1. Expériences aléatoires et univers
Une expérience est dite aléatoire lorsqu’on ne peut pas prévoir son résultat avec certitude, mais que l’on connaît les résultats possibles.
L’ensemble de tous les résultats possibles est appelé univers et noté \( \Omega \).
Exemples :
- Lancer d’une pièce équilibrée : \(\Omega = \{\text{Pile}, \text{Face}\}\).
- Lancer d’un dé à six faces équilibré : \(\Omega = \{1,2,3,4,5,6\}\).
- Tirage d’une carte dans un jeu de 32 cartes : \(\Omega\) contient 32 issues.
2. Événements et probabilité sur un univers fini
Un événement est un sous-ensemble de l’univers \(\Omega\). On note souvent un événement par une lettre majuscule : \(A, B, C,\dots\)
- \(A = \{\text{obtenir un nombre pair}\}\) dans le lancer d’un dé : \(A = \{2,4,6\}\).
- \(B = \{\text{la carte tirée est un cœur}\}\) dans un jeu de cartes.
Sur un univers fini où toutes les issues sont équiprobables, la probabilité d’un événement \(A\) est : \[ P(A) = \frac{\text{nombre d’issues favorables à } A}{\text{nombre total d’issues}}. \]
On a toujours : \[ 0 \leq P(A) \leq 1,\qquad P(\Omega) = 1,\qquad P(\varnothing) = 0. \]
3. Événement contraire, union et intersection
Le contraire (ou complémentaire) de l’événement \(A\) est l’événement noté \(\overline{A}\) qui se réalise lorsque \(A\) ne se réalise pas.
On a la formule fondamentale : \[ P(\overline{A}) = 1 - P(A). \]

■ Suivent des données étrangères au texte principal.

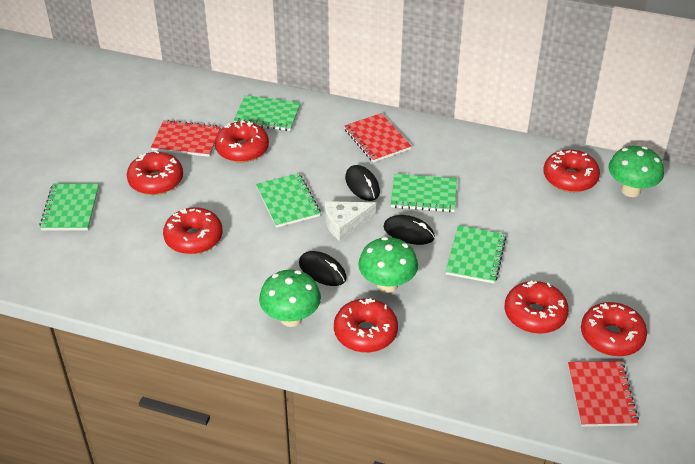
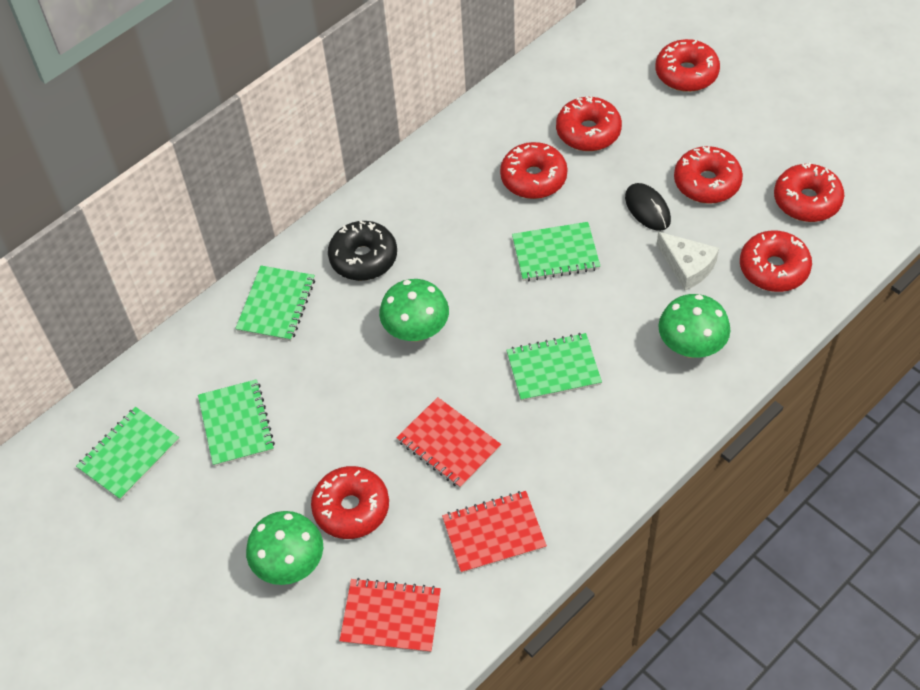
black donut: 0 -> 1
black mouse: 3 -> 1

Si \(A\) et \(B\) sont deux événements :
- \(A \cup B\) : événement « \(A\) ou \(B\) se réalise » (au moins l’un des deux).
- \(A \cap B\) : événement « \(A\) et \(B\) se réalisent ».
Si \(A\) et \(B\) sont incompatibles (ils ne peuvent pas se produire en même temps), alors \[ P(A \cup B) = P(A) + P(B). \]
Dans le cas général, on utilise la formule : \[ P(A \cup B) = P(A) + P(B) - P(A \cap B). \]
4. Tableaux et arbres de probabilité
Lorsque l’on enchaîne plusieurs étapes (par exemple, deux tirages, ou un choix puis un résultat), il est pratique d’utiliser un tableau ou un arbre de probabilité.
a) Arbre pondéré
Sur chaque branche de l’arbre, on écrit la probabilité de passer par cette branche. La probabilité d’une issue (un chemin complet) est le produit des probabilités le long du chemin.
Si on a deux étapes successives, avec un premier événement \(A\) (\(P(A)\) et \(P(\overline{A})\)) puis, selon le cas, des probabilités conditionnelles, alors la probabilité d’une combinaison «\(A\) puis B» est : \[ P(A \cap B) = P(A) \times P(B \mid A). \] (En 2\textsuperscript{nde}, on utilise surtout cette formule de manière numérique, à partir d’un arbre.)
b) Exemple simple
Un étudiant vient au lycée en bus avec probabilité \(0{,}7\) et en vélo avec probabilité \(0{,}3\). S’il vient en bus, il est en retard avec probabilité \(0{,}2\). S’il vient en vélo, il est en retard avec probabilité \(0{,}05\).
On construit un arbre à deux niveaux (choix du moyen de transport, puis «en retard» / «à l’heure»). La probabilité qu’il soit en retard est : \[ P(\text{retard}) = 0{,}7\times 0{,}2 + 0{,}3\times 0{,}05 = 0{,}155. \]
5. Fréquences et modèle probabiliste
Lorsque l’on répète une expérience aléatoire un grand nombre de fois, la fréquence d’apparition d’un événement se rapproche de sa probabilité théorique.
On peut donc :
- utiliser les probabilités pour prévoir des fréquences à long terme ;
- utiliser des fréquences observées pour estimer des probabilités, lorsque le modèle théorique n’est pas connu.